Scientists from the University of Colorado at Boulder have proposed a long-sought answer to how atmospheric sulfate aerosols are formed in the stratosphere.
Conducted by researchers at the Cooperative Institute for Research in Environmental Sciences, or CIRES, the research shows how a fundamental molecular process driven by sunlight may play a significant role in determining the planet's energy budget.
The research was a collaboration between Veronica Vaida, chair of the CU-Boulder chemistry and biochemistry department and a CIRES fellow, CIRES visiting fellows H. G. Kjaergaard from the University of Otago in New Zealand and D. J. Donaldson from the University of Toronto, and CIRES doctoral candidate P. E. Hintze.
A paper on the subject will appear in the March 7 issue of Science magazine. CIRES is a joint institute of CU-Boulder and the National Oceanic and Atmospheric Administration headquartered on campus.
Atmospheric sulfates gather in a stratospheric region called the Junge layer that surrounds Earth's surface at altitudes between nine and 21 miles, said Vaida. The Junge layer reflects sunlight back into space and radiation to Earth, affecting the planet's energy budget.
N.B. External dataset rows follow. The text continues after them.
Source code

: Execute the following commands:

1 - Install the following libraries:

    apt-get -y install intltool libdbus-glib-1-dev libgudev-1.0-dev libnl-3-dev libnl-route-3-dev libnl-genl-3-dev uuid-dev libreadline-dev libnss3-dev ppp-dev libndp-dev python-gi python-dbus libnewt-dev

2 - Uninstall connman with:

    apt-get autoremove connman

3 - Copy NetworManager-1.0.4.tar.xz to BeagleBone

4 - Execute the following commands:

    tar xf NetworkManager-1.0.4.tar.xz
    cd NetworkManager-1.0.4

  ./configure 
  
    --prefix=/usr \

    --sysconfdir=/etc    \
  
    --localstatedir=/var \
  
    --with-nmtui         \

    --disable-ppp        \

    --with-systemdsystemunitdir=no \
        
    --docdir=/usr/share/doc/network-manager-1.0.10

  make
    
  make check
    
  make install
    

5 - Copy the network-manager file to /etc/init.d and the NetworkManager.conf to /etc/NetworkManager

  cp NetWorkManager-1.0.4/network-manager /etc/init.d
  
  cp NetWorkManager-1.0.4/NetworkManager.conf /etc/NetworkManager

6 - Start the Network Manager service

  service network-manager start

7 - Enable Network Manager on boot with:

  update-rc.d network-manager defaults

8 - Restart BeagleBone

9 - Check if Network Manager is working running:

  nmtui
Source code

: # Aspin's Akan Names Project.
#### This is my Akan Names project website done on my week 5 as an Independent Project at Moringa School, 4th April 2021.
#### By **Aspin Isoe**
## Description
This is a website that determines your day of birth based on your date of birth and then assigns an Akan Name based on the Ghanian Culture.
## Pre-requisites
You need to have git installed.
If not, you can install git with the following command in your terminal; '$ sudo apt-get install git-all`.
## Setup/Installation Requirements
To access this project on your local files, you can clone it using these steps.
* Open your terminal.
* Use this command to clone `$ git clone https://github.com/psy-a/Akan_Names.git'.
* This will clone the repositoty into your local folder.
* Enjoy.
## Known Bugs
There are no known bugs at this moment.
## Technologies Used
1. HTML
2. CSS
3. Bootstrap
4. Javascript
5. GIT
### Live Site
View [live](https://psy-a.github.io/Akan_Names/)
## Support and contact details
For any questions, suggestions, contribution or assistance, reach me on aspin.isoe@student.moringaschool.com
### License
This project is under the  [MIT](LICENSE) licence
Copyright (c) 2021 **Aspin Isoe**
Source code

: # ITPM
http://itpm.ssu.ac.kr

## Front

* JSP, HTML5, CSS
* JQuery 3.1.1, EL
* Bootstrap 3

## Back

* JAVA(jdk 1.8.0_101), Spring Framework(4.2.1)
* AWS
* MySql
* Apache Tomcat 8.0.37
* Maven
The Junge layer is thought to be composed primarily of sulfuric acid and water molecules, she said. Because sulfates have important chemical and climate effects, scientists have wanted to understand how atmospheric sulfuric acid breaks down, releasing sulfur oxides in the upper stratosphere where concentrations have been measured.
When high-altitude air descends in the cold polar vortex each spring, the gases recombine and form the Junge layer, Vaida said. Sunlight can be absorbed by sulfuric acid molecules and in some instances decompose them.
"It was thought that solar radiation could break the bonds of sulfuric acid molecules at very high energies in the ultraviolet spectrum," Vaida said. But high-energy radiation is present only at the top of and above the atmosphere because the atmosphere effectively absorbs ultraviolet radiation.
"We ruled out the standard hypothesis that had been proposed but never observed," Vaida said. Instead, she said, the CIRES team sought ways that the sulfates could be breaking down within the visible range of light.
In order to explain the measured and modeled concentrations of sulfates found in the upper stratosphere and mesosphere, "The mechanism we proposed was really the only game in town," she said.
Using spectroscopy, the team investigated the effect of visible light on sulfuric acid molecules to prove that molecular rearrangements could be induced to explain the observed sulfate layer. "We found visible radiation at much lower energies than previously thought could accomplish the molecular breakdown," Vaida said.
"Understanding the fundamental properties of sulfuric acid, we now know what affects formation of the sulfate layer, and can predict its formation by looking at the altitude, temperature and solar flux," she said. "The work allows us to model chemical properties of the Earth's atmosphere."
Support for the research was provided by the National Science Foundation, the Marsden Fund administered by the Royal Society of New Zealand and NSERC of Canada. Vaida credits the success for the team's discovery to the CU-NOAA partnership at CIRES that unites university academic departments with eight NOAA laboratories. The collaboration produces an increased flow of ideas and additional access to specialized expertise.
"We had a lot of help from NOAA people uniquely qualified in the areas that we needed - the connection fostered by CIRES was key," she said. "We could bring together fundamental chemistry with atmospheric science in a way that can't be done anywhere else - it was rather magical."
The next step is "to quantify the yield with which sulfur oxides are going to be released and refining our knowledge of related processes," Vaida said.